Microsoft security platform and cloud protections: identity-first pipelines, multicloud visibility, and data-in-use safeguards

On the identity and infrastructure side, guidance for Terraform pipelines on Azure pushed a clear best practice: stop relying on long-lived client secrets in CI/CD, and move to OIDC Workload Identity Federation through Microsoft Entra ID for both GitHub Actions and Azure DevOps. The practical implementation details matter here, including using a user-assigned managed identity (UAMI), creating federated identity credentials tied to your CI provider, and tightening RBAC to least privilege. The post also calls out state hardening (where compromise often starts) and migration steps so teams can move incrementally without breaking delivery. This is the same storyline as last week's GitHub and Azure updates around OIDC (for Dependabot/code scanning registries and AKS Workload Identity): tokenless-by-default pipeline access is becoming the baseline pattern, and the operational work shifts to scoping identities well and monitoring token/session behavior.

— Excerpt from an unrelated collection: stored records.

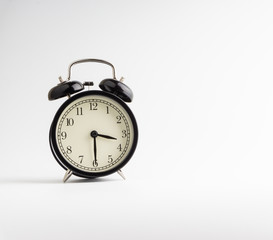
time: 3:29
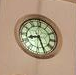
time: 8:26
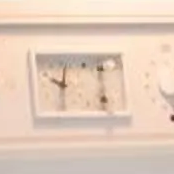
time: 10:00
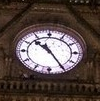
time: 10:24
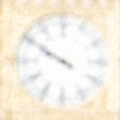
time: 9:50
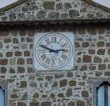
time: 2:48
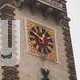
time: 12:49
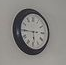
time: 5:45
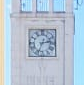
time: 2:33
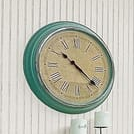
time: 10:21
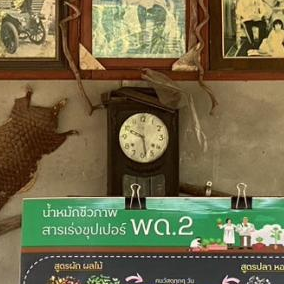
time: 5:49
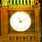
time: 11:10
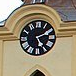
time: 5:10
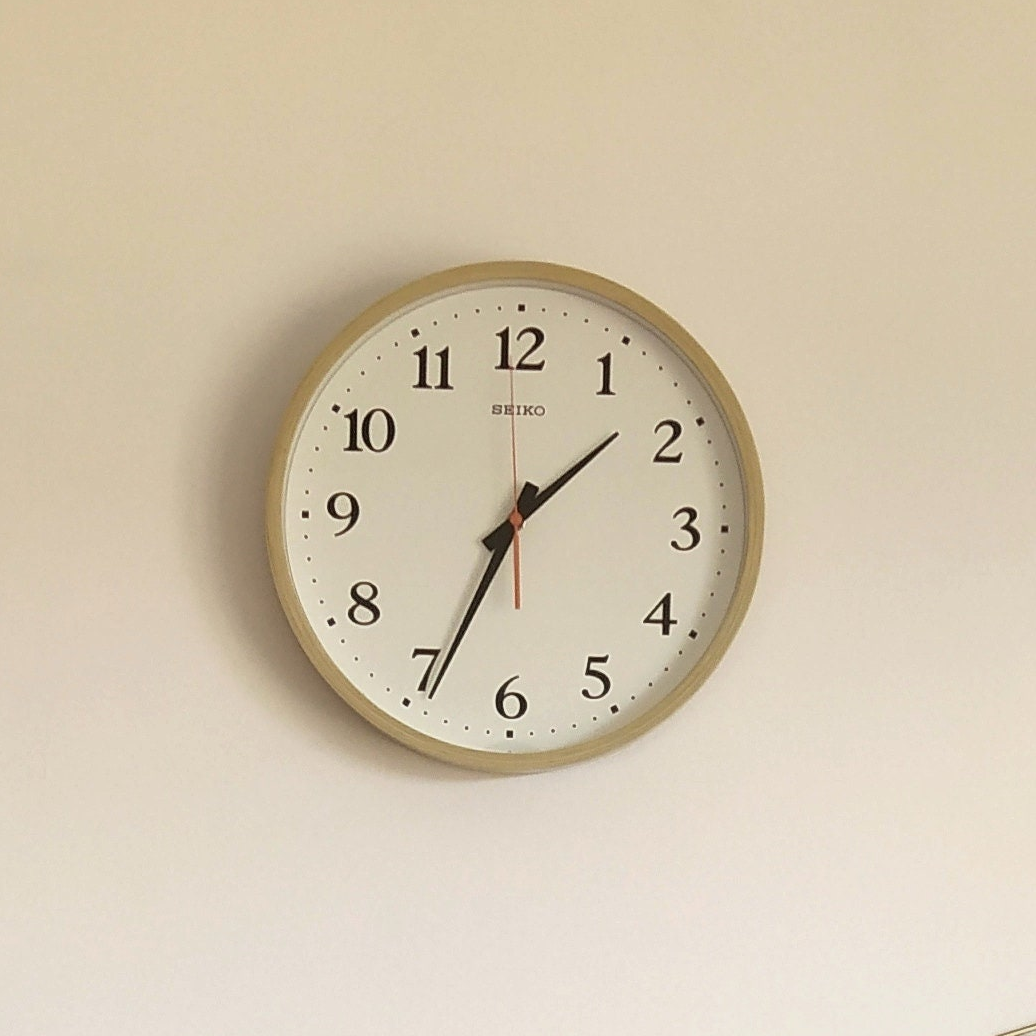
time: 1:34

In detection and response, Microsoft Sentinel UEBA updates show how teams defending AWS can reduce complexity by enriching AWS CloudTrail with behavioral signals (via the BehaviorAnalytics and Anomalies tables) so detections can be written in simpler KQL without reconstructing every edge case from raw logs. The examples focus on common attacker paths in AWS environments - federated identity abuse, suspicious IAM changes, secrets access, and S3 exfiltration - and the operational win is faster triage when the system can surface ML-driven anomalies instead of forcing analysts to handcraft brittle thresholds. This follows naturally from last week's emphasis on “operate it well”: better baselines and higher-quality signals reduce the time spent chasing noise, especially when attacker behavior blends into legitimate admin activity.

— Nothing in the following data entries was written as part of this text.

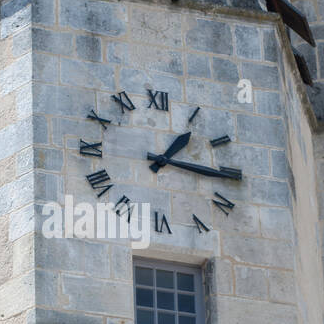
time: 1:16
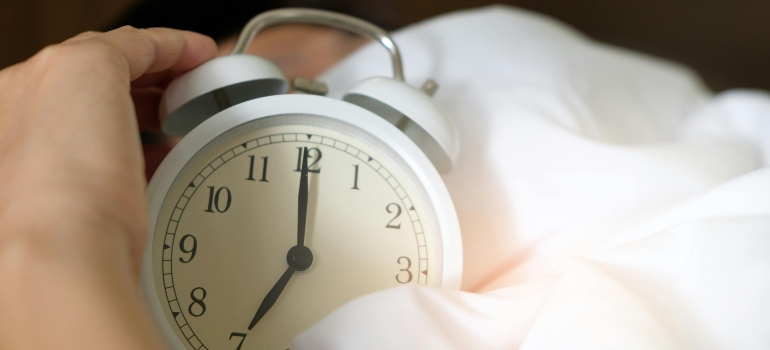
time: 7:00
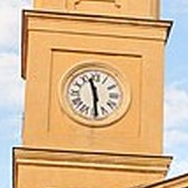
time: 11:29
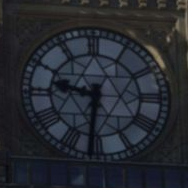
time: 9:31
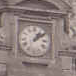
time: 1:09
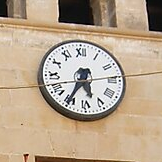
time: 5:35
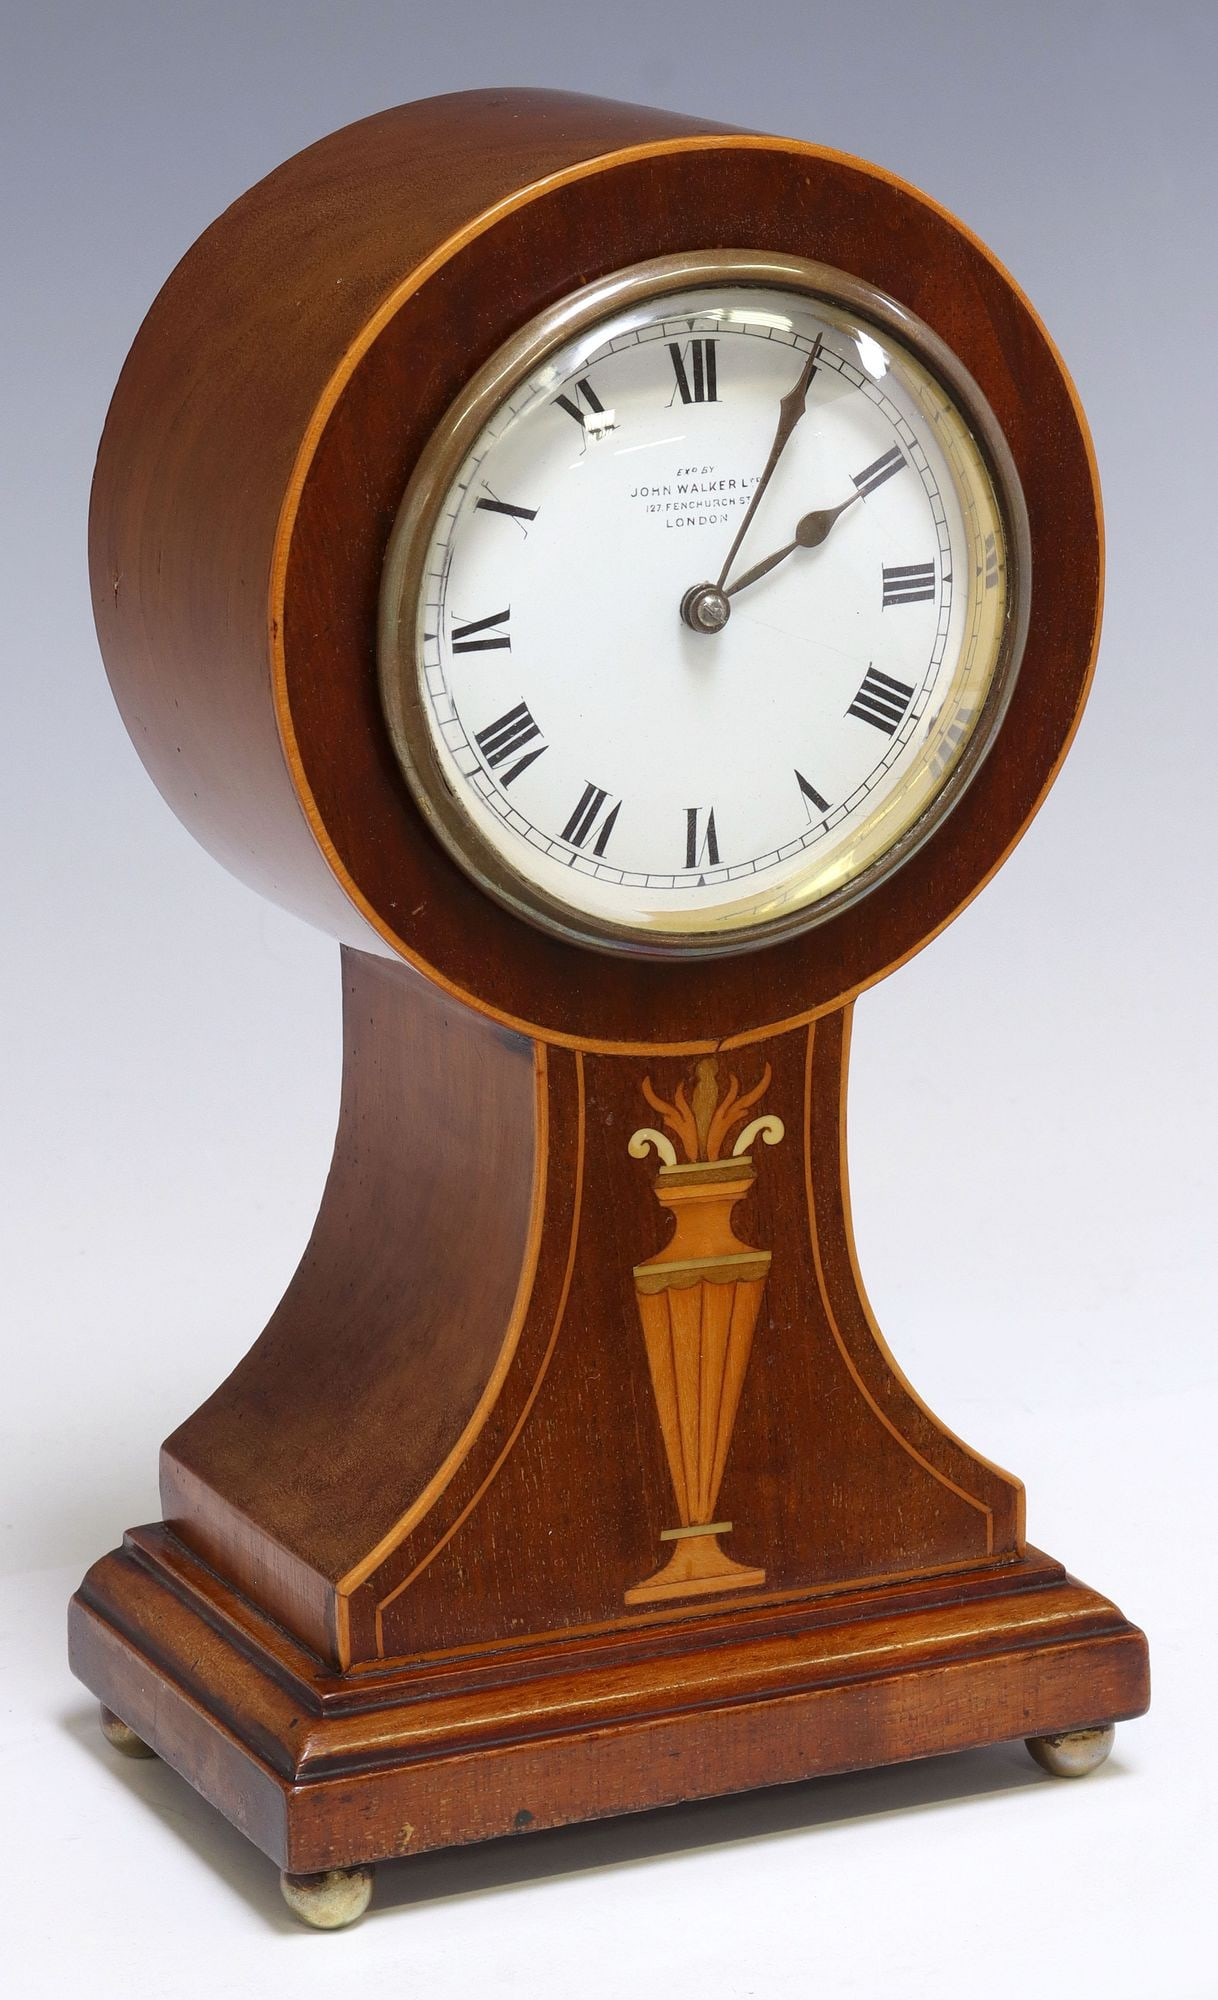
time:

For data protection, Azure Event Hubs Dedicated added confidential computing support that protects streaming data while it is being processed (data in use) using trusted execution environments (TEEs), and it does so without requiring application changes. The announcement pairs this with practical defense-in-depth steps teams can layer on top: Entra ID for access control, customer-managed keys (CMK) backed by Azure Key Vault Managed HSM, private networking, and Azure Policy to enforce configuration standards across clusters. It also connects back to last week's cryptography inventory guidance: TEEs and CMK help, but teams still need a clear picture of where keys live, which services use them, and how policy and monitoring prevent drift over time.

Other Security News

Email threats in Q1 2026 continued to lean on interaction traps rather than malware-heavy payloads, with growth in QR code phishing and CAPTCHA-gated phishing that tries to evade automated scanning. Microsoft's analysis also covers the impact of Tycoon2FA disruptions on adversary-in-the-middle (AiTM) activity, then maps mitigations and detections across Microsoft Defender for Office 365 and Microsoft Defender XDR, including how Microsoft Security Copilot can support investigation workflows. That fits with last week's threat research theme: attackers keep winning initial access by abusing trusted UX (collaboration invites, remote help, “prove you're human” CAPTCHA flows), so the practical response is improved detection plus rehearsed containment and session revocation when users inevitably click through.

Microsoft also shipped a broader set of platform updates, including preview protections for AI agents through the Agent 365 tooling gateway, general availability integration between Defender for Cloud and GitHub Advanced Security, and a new Microsoft Purview Data Security Investigations demo aimed at helping teams validate investigation flows end to end. Agent 365 itself reached general availability, with an emphasis on discovering and governing “shadow AI” agents across endpoints, SaaS, and multicloud, and deeper integrations into Microsoft Defender, Intune, and Entra network controls. This is the platform-level continuation of last week's agent governance and AI incident response guidance: inventory, policy, and audit trails are moving into the same management planes teams already rely on for identity and endpoint control, which is where governance becomes enforceable rather than advisory.